> _ACTIVITY_
From the text on TigerBeetle multiversion binaries, copy out word for word the passage starting with "Upgrades in TigerBeetle" and going on through "versions from itself.".

> _SUPPLIED TEXT_
Upgrades in TigerBeetle are handled by bundling multiple underlying TigerBeetle binaries of different versions, into a single binary, known as "Multiversion Binaries".

The idea behind multiversion binaries is to give operators a great experience when upgrading TigerBeetle clusters:

Upgrades should be simple, involve minimal downtime and be robust, while not requiring external coordination.

Multiple versions in a single binary are required for two reasons:

  • It allows a replica to crash after the binary has been upgraded, and still come back online.
    • It also allows for deployments, like Docker, where the binary is immutable and the process has to be terminated to learn about new versions from itself.
  • It allows for migrations over a range to happen easily without having to manually jump from version to version.

The upgrade instructions look something like:

# SSH to each replica, in no particular order:
cd /tmp
wget https://github.com/tigerbeetle/tigerbeetle/releases/download/0.15.4/tigerbeetle-x86_64-linux.zip
unzip tigerbeetle-x86_64-linux.zip

# Put the binary on the same file system as the target, so mv is atomic.
mv tigerbeetle /usr/bin/tigerbeetle-new

mv /usr/bin/tigerbeetle /usr/bin/tigerbeetle-old
mv /usr/bin/tigerbeetle-new /usr/bin/tigerbeetle

When the primary determines that enough1 replicas have the new binary, it'll coordinate the upgrade.

There are three main parts to multiversion binaries: building, monitoring and executing, with platform specific parts in each.

Building

Physically, multiversion binaries are regular TigerBeetle ELF / PE / MachO2 files that have two extra sections3 embedded into them - marked as noload so that they're not memory mapped:

  • .tb_mvh or TigerBeetleMultiVersionHeader - a header struct containing information on past versions embedded as well as offsets, sizes, checksums and the like.
  • .tb_mvb or TigerBeetleMultiVersionBody - a concatenated pack of binaries. The offsets in .tb_mvh refer into here.

These are added by an explicit objcopy step in the release process, after the regular build is done. After the epoch, the build process only needs to pull the last TigerBeetle release from GitHub, to access its embedded pack to build its own.

Bootstrapping

0.15.3 is considered the epoch release, but it doesn't know about any future versions of TigerBeetle or how to read the metadata yet. This means that if the build process pulled in that exact release, when running on a 0.15.3 data file, 0.15.3 would be executed and nothing further would happen. There is a special backport release, that embeds the fact that 0.15.4 is available to solve this problem. The release code for 0.15.4 builds this version for 0.15.3, instead of downloading it from GitHub.

Additionally, since 0.15.3 can't read its own binary (see Monitoring below), restarting the replica manually after copying it in is needed.

> _EXTRACTED MATERIAL_
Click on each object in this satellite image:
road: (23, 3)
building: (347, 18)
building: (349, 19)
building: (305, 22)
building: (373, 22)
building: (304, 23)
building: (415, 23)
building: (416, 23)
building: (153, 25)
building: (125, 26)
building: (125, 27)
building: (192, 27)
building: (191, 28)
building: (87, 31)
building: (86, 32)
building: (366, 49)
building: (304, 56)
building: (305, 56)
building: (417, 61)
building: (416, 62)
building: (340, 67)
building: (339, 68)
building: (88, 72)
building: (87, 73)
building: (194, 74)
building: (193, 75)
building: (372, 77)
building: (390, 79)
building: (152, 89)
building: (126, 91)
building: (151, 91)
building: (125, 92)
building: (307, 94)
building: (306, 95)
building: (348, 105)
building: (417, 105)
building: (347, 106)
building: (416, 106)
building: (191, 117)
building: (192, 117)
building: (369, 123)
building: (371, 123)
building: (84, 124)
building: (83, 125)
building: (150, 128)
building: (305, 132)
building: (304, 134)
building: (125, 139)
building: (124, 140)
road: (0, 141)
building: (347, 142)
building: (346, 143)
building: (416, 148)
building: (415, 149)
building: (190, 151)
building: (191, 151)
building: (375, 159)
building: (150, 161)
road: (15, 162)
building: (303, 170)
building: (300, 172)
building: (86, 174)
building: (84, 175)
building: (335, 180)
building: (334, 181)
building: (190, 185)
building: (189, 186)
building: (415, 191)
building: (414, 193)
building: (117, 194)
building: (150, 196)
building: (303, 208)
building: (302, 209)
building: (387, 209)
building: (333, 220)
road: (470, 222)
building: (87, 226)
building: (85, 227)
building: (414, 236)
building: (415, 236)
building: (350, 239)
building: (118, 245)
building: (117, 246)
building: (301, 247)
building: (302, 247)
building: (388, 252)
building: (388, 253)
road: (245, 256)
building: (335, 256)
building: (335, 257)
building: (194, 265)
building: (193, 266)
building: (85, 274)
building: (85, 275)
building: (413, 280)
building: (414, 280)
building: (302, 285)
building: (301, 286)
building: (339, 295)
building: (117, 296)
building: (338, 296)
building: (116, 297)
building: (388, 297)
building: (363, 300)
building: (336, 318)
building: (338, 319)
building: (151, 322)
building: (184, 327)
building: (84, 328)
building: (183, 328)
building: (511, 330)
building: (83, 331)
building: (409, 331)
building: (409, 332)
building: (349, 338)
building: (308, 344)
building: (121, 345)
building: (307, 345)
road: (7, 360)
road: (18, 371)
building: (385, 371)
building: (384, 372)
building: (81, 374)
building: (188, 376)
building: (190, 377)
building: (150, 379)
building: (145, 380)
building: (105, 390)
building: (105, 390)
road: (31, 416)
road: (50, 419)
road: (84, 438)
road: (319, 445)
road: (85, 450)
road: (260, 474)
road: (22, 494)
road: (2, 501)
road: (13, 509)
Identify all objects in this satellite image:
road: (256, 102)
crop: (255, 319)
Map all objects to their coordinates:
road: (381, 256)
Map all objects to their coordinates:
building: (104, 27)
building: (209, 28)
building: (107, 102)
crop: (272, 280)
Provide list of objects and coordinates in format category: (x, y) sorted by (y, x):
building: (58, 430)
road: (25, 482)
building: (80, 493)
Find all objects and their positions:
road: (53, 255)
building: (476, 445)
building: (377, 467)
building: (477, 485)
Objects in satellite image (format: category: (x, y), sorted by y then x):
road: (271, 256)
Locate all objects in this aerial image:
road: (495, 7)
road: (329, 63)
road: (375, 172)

> _ANSWER SPACE_
Upgrades in TigerBeetle are handled by bundling multiple underlying TigerBeetle binaries of different versions, into a single binary, known as "Multiversion Binaries".

The idea behind multiversion binaries is to give operators a great experience when upgrading TigerBeetle clusters:

Upgrades should be simple, involve minimal downtime and be robust, while not requiring external coordination.

Multiple versions in a single binary are required for two reasons:

  • It allows a replica to crash after the binary has been upgraded, and still come back online.
    • It also allows for deployments, like Docker, where the binary is immutable and the process has to be terminated to learn about new versions from itself.